§ **DOCUMENT TEXT**:
- - - -
Martyn Lloyd-Jones said that the difference between the Christian and the non-Christian is that the Christian lives his/her life in the awareness that he/she is always in the presence of God.  What compels the Christian to turn his/her face towards God is, in the words of J.I. Packer, the “tremendous relief in knowing that God’s love to me is based at every point on the prior knowledge of the worst about me.”

 

The four characteristics of the first Church in the book of Acts were present in the Church because they understood that God sent his Son to redeem them even though he saw the worst in them and because of the cross of Christ. They were aware of always being in the presence of God.  This my dear brothers was the catalyst and reason for the profound impact that the first Christians had on their world:

  1. They were devoted to God.
  2. They were devoted to one another.
  3. They were devoted to prayer.
  4. They were devoted to the mission of God.

 

Apart from the diligent prayers of God’s people, the Church’s ability to live out her mission will fall flat.  The reason the church in Acts was characterized by a devotion to prayer was that they were convinced that the success of their mission (Matt. 28:19-20) was dependent on the power and ability of God, not on their own creativity. 

 

With the time that we have left, let us turn our attention to the last two characteristics of the first Church. 

 

They Devoted Themselves to Prayer

Charles Spurgeon said that, "True prayer is neither a mere mental exercise nor a vocal performance.  It is far deeper than that - it is spiritual transaction with the Creator of Heaven and Earth.”  If being devoted to the God is the act of his people turning their ears and their eyes to knowing and understanding him, then prayer is the act of God turning his ear to hear his children.  All healthy relationships require communication between the parties involved, and regarding our relationship with the Almighty, there is no exception. 

 

There is a prayer that the Old Testament Prophet, Habakkuk, prayed that helps me understand the relationship between prayer and the mission of God: “Lord, I have heard of your fame; I stand in awe of your deeds, Lord. Repeat them in our day, in our time make them known; in wrath remember mercy” (Habakkuk 3:1–2, NIV).

Habakkuk heard of God’s reputation.  He heard of the God who spoke galaxies into being (Gen. 1:1).  He heard of how God delivered the Hebrews through the Red Sea (Exod. 14).  Habakkuk heard about the wall of Jericho falling (Josh. 6).  He heard about how Samson struck down one thousand Philistines with only the jawbone of a donkey, because God was with him (Jud. 15).  Habakkuk grew up hearing about exploits of King David and how he brought back the Ark of the Covenant after defeating the Philistines.  Habakkuk also heard how Uzzah died when he tried to keep the ark from falling into the dirt, even though he was told that no unclean person was permitted to touch the ark or lest that person die.  Habakkuk understood that Uzzah was arrogant to believe that his hand was cleaner than the dirt of the ground.
- - - -
§ **DATA**:
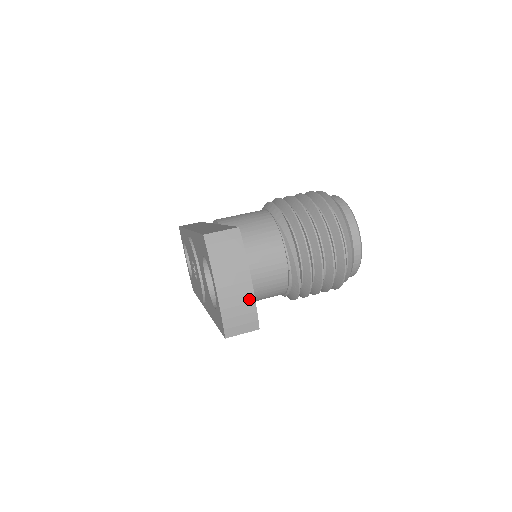
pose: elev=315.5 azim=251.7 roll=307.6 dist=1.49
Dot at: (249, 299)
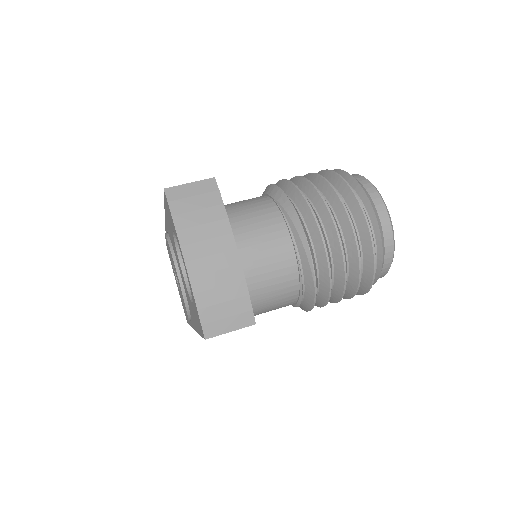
- - - -
§ **TASK STATEMENT**: Give every Bible reference that appears in parentheses in the passage on the first Church and prayer, in the order they occur.

§ **OUTPUT OF THE EXERCISE**:
1. Matt. 28:19-20
2. Habakkuk 3:1–2, NIV
3. Gen. 1:1
4. Exod. 14
5. Josh. 6
6. Jud. 15